**Task:**
Each line of the listing where "categoryData" appears should be reported.

**Records supplied:**

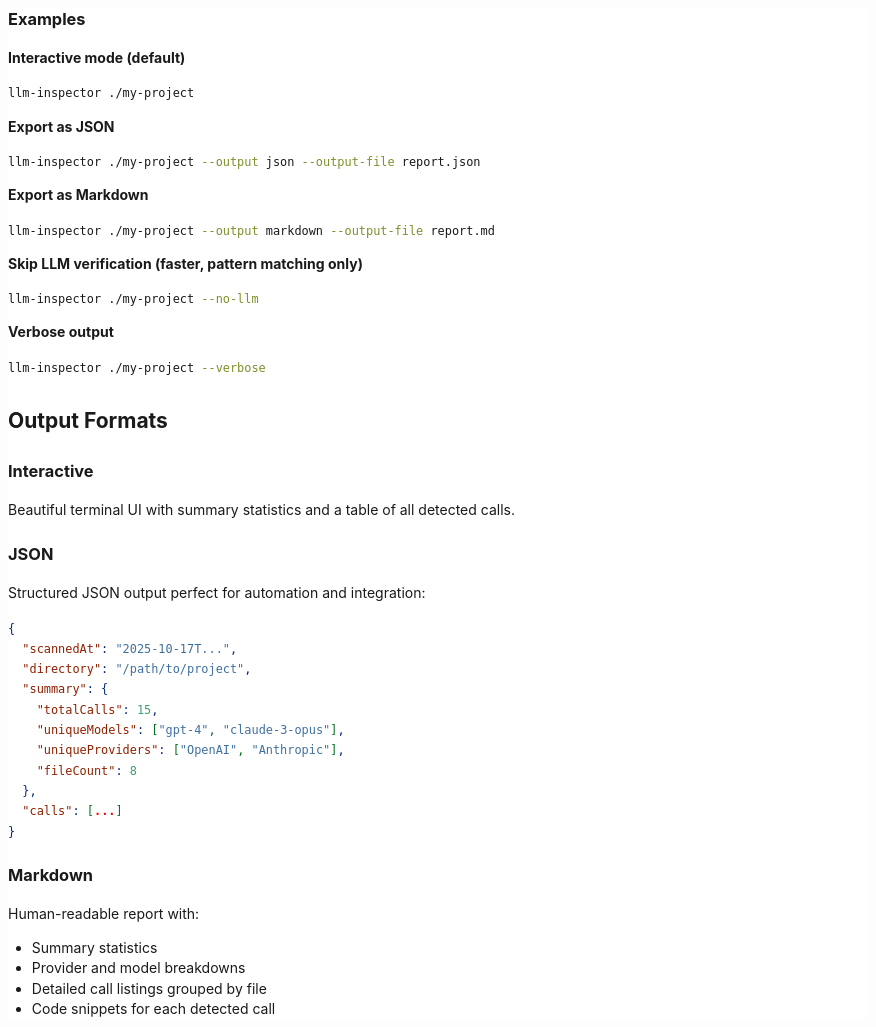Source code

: ### Examples

**Interactive mode (default)**
```bash
llm-inspector ./my-project
```

**Export as JSON**
```bash
llm-inspector ./my-project --output json --output-file report.json
```

**Export as Markdown**
```bash
llm-inspector ./my-project --output markdown --output-file report.md
```

**Skip LLM verification (faster, pattern matching only)**
```bash
llm-inspector ./my-project --no-llm
```

**Verbose output**
```bash
llm-inspector ./my-project --verbose
```

## Output Formats

### Interactive

Beautiful terminal UI with summary statistics and a table of all detected calls.

### JSON

Structured JSON output perfect for automation and integration:

```json
{
  "scannedAt": "2025-10-17T...",
  "directory": "/path/to/project",
  "summary": {
    "totalCalls": 15,
    "uniqueModels": ["gpt-4", "claude-3-opus"],
    "uniqueProviders": ["OpenAI", "Anthropic"],
    "fileCount": 8
  },
  "calls": [...]
}
```

### Markdown

Human-readable report with:
- Summary statistics
- Provider and model breakdowns
- Detailed call listings grouped by file
- Code snippets for each detected call
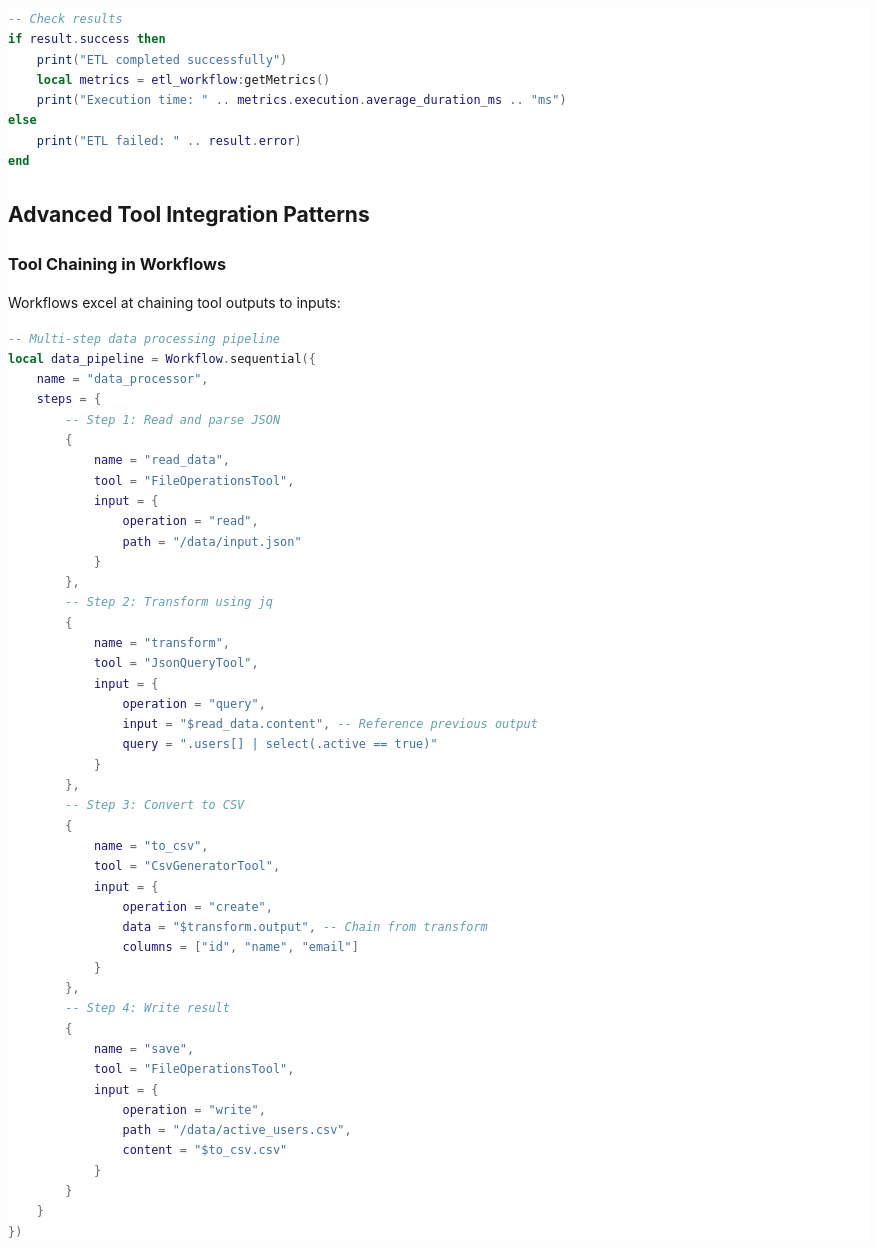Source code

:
 ```lua
-- Check results
if result.success then
    print("ETL completed successfully")
    local metrics = etl_workflow:getMetrics()
    print("Execution time: " .. metrics.execution.average_duration_ms .. "ms")
else
    print("ETL failed: " .. result.error)
end
```

## Advanced Tool Integration Patterns

### Tool Chaining in Workflows

Workflows excel at chaining tool outputs to inputs:

```lua
-- Multi-step data processing pipeline
local data_pipeline = Workflow.sequential({
    name = "data_processor",
    steps = {
        -- Step 1: Read and parse JSON
        {
            name = "read_data",
            tool = "FileOperationsTool",
            input = {
                operation = "read",
                path = "/data/input.json"
            }
        },
        -- Step 2: Transform using jq
        {
            name = "transform",
            tool = "JsonQueryTool", 
            input = {
                operation = "query",
                input = "$read_data.content", -- Reference previous output
                query = ".users[] | select(.active == true)"
            }
        },
        -- Step 3: Convert to CSV
        {
            name = "to_csv",
            tool = "CsvGeneratorTool",
            input = {
                operation = "create",
                data = "$transform.output", -- Chain from transform
                columns = ["id", "name", "email"]
            }
        },
        -- Step 4: Write result
        {
            name = "save",
            tool = "FileOperationsTool",
            input = {
                operation = "write",
                path = "/data/active_users.csv",
                content = "$to_csv.csv"
            }
        }
    }
})
```

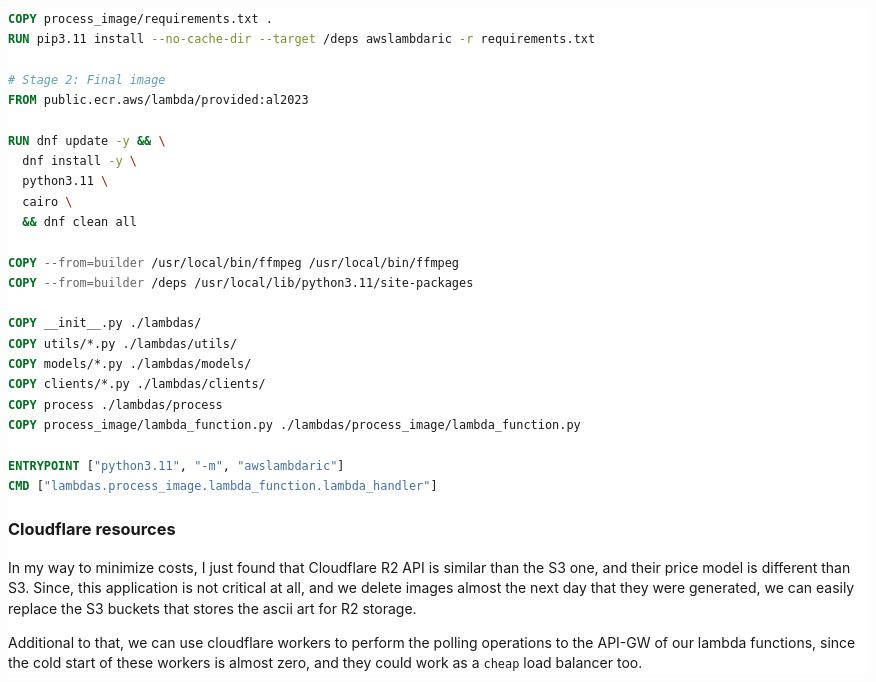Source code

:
 ```dockerfile
COPY process_image/requirements.txt .
RUN pip3.11 install --no-cache-dir --target /deps awslambdaric -r requirements.txt

# Stage 2: Final image
FROM public.ecr.aws/lambda/provided:al2023

RUN dnf update -y && \
  dnf install -y \
  python3.11 \
  cairo \
  && dnf clean all

COPY --from=builder /usr/local/bin/ffmpeg /usr/local/bin/ffmpeg
COPY --from=builder /deps /usr/local/lib/python3.11/site-packages

COPY __init__.py ./lambdas/
COPY utils/*.py ./lambdas/utils/
COPY models/*.py ./lambdas/models/
COPY clients/*.py ./lambdas/clients/
COPY process ./lambdas/process
COPY process_image/lambda_function.py ./lambdas/process_image/lambda_function.py

ENTRYPOINT ["python3.11", "-m", "awslambdaric"]
CMD ["lambdas.process_image.lambda_function.lambda_handler"]
```

### Cloudflare resources

In my way to minimize costs, I just found that Cloudflare R2 API is similar than the S3 one, and their price model is different than S3. Since, this application is not critical at all, and we delete images almost the next day that they were generated, we can easily replace the S3 buckets that stores the ascii art for R2 storage.

Additional to that, we can use cloudflare workers to perform the polling operations to the API-GW of our lambda functions, since the cold start of these workers is almost zero, and they could work as a `cheap` load balancer too.
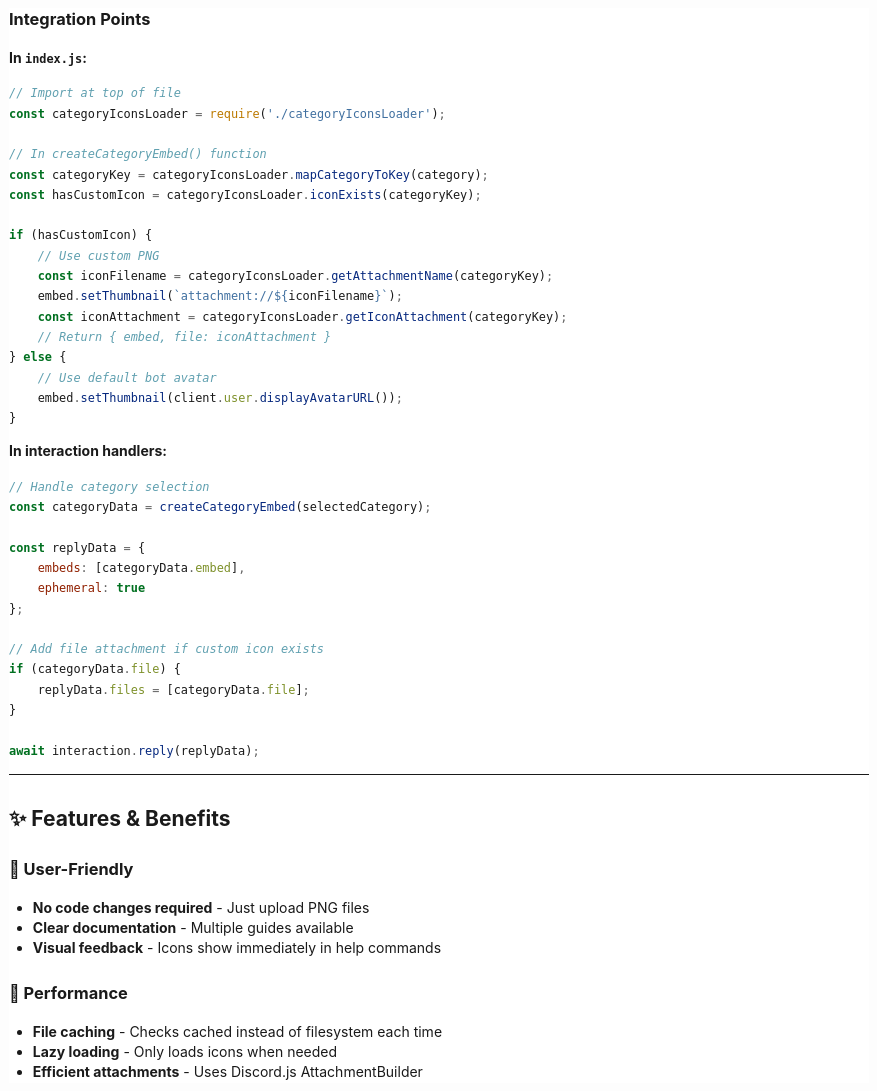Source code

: ### Integration Points

**In `index.js`:**
```javascript
// Import at top of file
const categoryIconsLoader = require('./categoryIconsLoader');

// In createCategoryEmbed() function
const categoryKey = categoryIconsLoader.mapCategoryToKey(category);
const hasCustomIcon = categoryIconsLoader.iconExists(categoryKey);

if (hasCustomIcon) {
    // Use custom PNG
    const iconFilename = categoryIconsLoader.getAttachmentName(categoryKey);
    embed.setThumbnail(`attachment://${iconFilename}`);
    const iconAttachment = categoryIconsLoader.getIconAttachment(categoryKey);
    // Return { embed, file: iconAttachment }
} else {
    // Use default bot avatar
    embed.setThumbnail(client.user.displayAvatarURL());
}
```

**In interaction handlers:**
```javascript
// Handle category selection
const categoryData = createCategoryEmbed(selectedCategory);

const replyData = {
    embeds: [categoryData.embed],
    ephemeral: true
};

// Add file attachment if custom icon exists
if (categoryData.file) {
    replyData.files = [categoryData.file];
}

await interaction.reply(replyData);
```

---

## ✨ Features & Benefits

### 🎯 User-Friendly
- **No code changes required** - Just upload PNG files
- **Clear documentation** - Multiple guides available
- **Visual feedback** - Icons show immediately in help commands

### 🚀 Performance
- **File caching** - Checks cached instead of filesystem each time
- **Lazy loading** - Only loads icons when needed
- **Efficient attachments** - Uses Discord.js AttachmentBuilder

**Worked solution:**
const categoryData = createCategoryEmbed(selectedCategory);
    embeds: [categoryData.embed],
if (categoryData.file) {
    replyData.files = [categoryData.file];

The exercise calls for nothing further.